→ **What you will do**: From the entries that follow, extract each line holding the string "bottom".

→ **Data shown**:
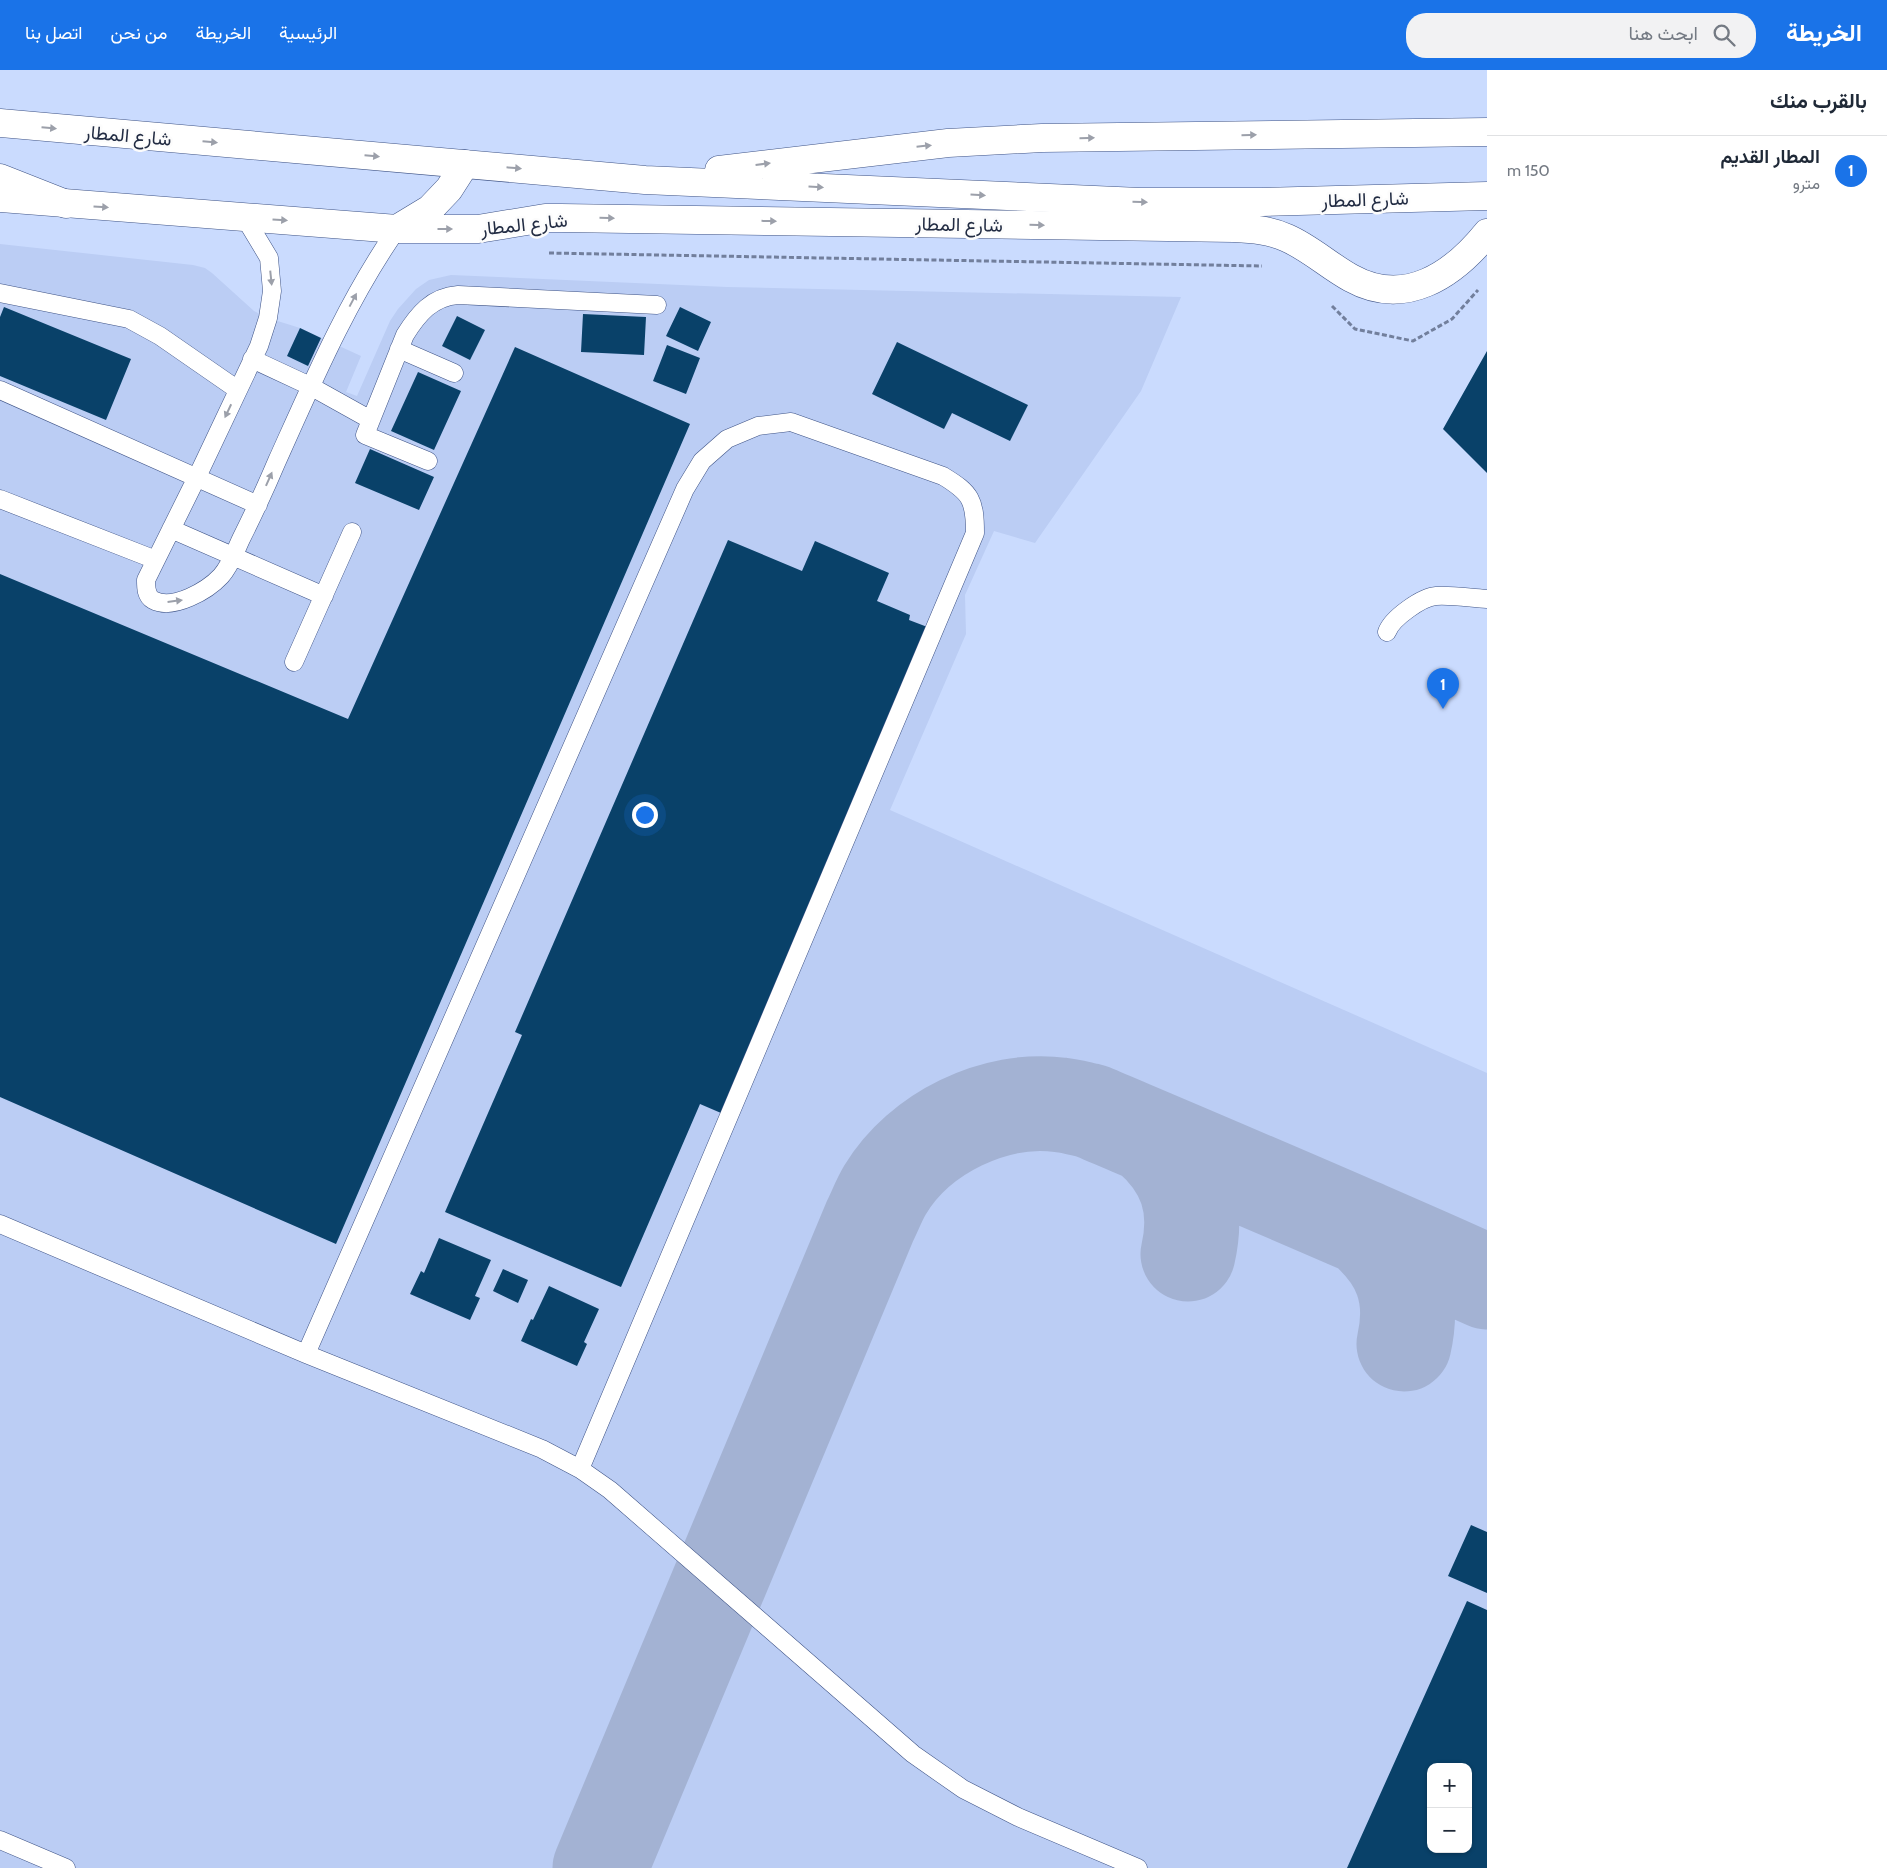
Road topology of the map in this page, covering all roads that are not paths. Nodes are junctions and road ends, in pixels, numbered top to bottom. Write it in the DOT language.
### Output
graph roads {
  1 [pos="0,123"];
  2 [pos="1487,132"];
  3 [pos="465,164"];
  4 [pos="0,178"];
  5 [pos="645,180"];
  6 [pos="1487,196"];
  7 [pos="0,198"];
  8 [pos="66,204"];
  9 [pos="246,218"];
  10 [pos="397,229"];
  11 [pos="1487,233"];
  12 [pos="0,293"];
  13 [pos="657,305"];
  14 [pos="399,349"];
  15 [pos="252,359"];
  16 [pos="454,373"];
  17 [pos="310,386"];
  18 [pos="0,390"];
  19 [pos="238,390"];
  20 [pos="371,420"];
  21 [pos="428,461"];
  22 [pos="197,477"];
  23 [pos="0,499"];
  24 [pos="258,505"];
  25 [pos="171,529"];
  26 [pos="352,532"];
  27 [pos="233,556"];
  28 [pos="156,560"];
  29 [pos="324,596"];
  30 [pos="1487,599"];
  31 [pos="1387,632"];
  32 [pos="294,662"];
  33 [pos="0,1224"];
  34 [pos="306,1354"];
  35 [pos="580,1469"];
  36 [pos="0,1840"];
  37 [pos="66,1868"];
  38 [pos="1138,1868"];
  1 -- 3 [label="main road, شارع المطار, one-way"];
  5 -- 2 [label="main road, one-way"];
  3 -- 5 [label="main road, شارع المطار, one-way"];
  3 -- 10 [label="main road"];
  4 -- 8 [label="main road"];
  5 -- 6 [label="main road, شارع المطار, one-way"];
  7 -- 8 [label="main road, شارع المطار"];
  8 -- 9 [label="main road, شارع المطار, one-way"];
  9 -- 10 [label="main road, شارع المطار, one-way"];
  9 -- 15 [label="lane, one-way"];
  10 -- 11 [label="main road, شارع المطار, one-way"];
  17 -- 10 [label="lane, one-way"];
  12 -- 19 [label="lane"];
  13 -- 14 [label="lane"];
  14 -- 16 [label="lane"];
  14 -- 20 [label="lane"];
  15 -- 17 [label="lane"];
  15 -- 19 [label="lane"];
  17 -- 20 [label="lane"];
  24 -- 17 [label="lane, one-way"];
  18 -- 22 [label="lane"];
  19 -- 22 [label="lane, one-way"];
  20 -- 21 [label="lane"];
  22 -- 24 [label="lane"];
  22 -- 25 [label="lane"];
  23 -- 28 [label="lane"];
  24 -- 27 [label="lane"];
  25 -- 27 [label="lane"];
  25 -- 28 [label="lane"];
  26 -- 29 [label="lane"];
  28 -- 27 [label="lane, one-way"];
  27 -- 29 [label="lane"];
  29 -- 32 [label="lane"];
  30 -- 31 [label="lane"];
  33 -- 34 [label="lane"];
  34 -- 35 [label="lane"];
  34 -- 35 [label="lane"];
  35 -- 38 [label="lane"];
  36 -- 37 [label="lane"];
}
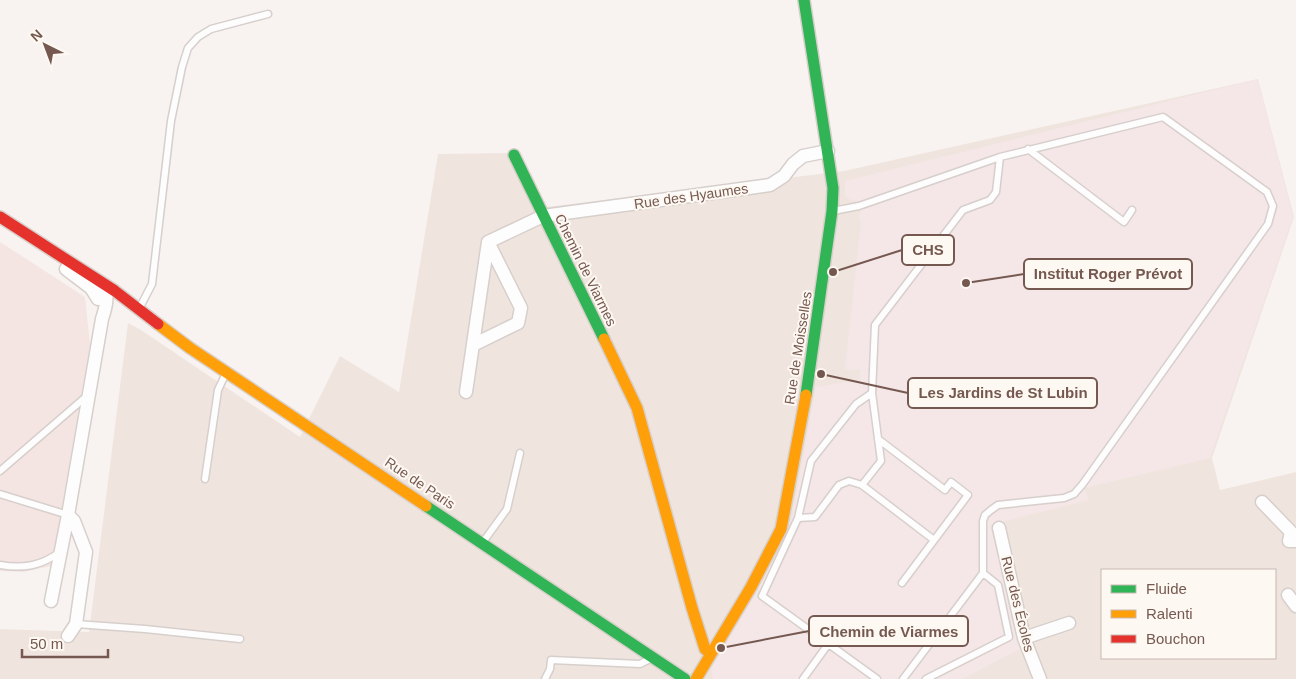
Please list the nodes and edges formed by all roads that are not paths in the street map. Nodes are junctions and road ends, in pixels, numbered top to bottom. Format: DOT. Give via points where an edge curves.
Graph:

→ **Written solution**:
Road topology of the map in this page, covering all roads that are not paths. Nodes are junctions and road ends, in pixels, numbered top to bottom. Write it in the DOT language.
Please list the nodes and edges formed by all roads that are not paths in the street map. Nodes are junctions and road ends, in pixels, numbered top to bottom. Format: DOT. Give via points where an edge curves.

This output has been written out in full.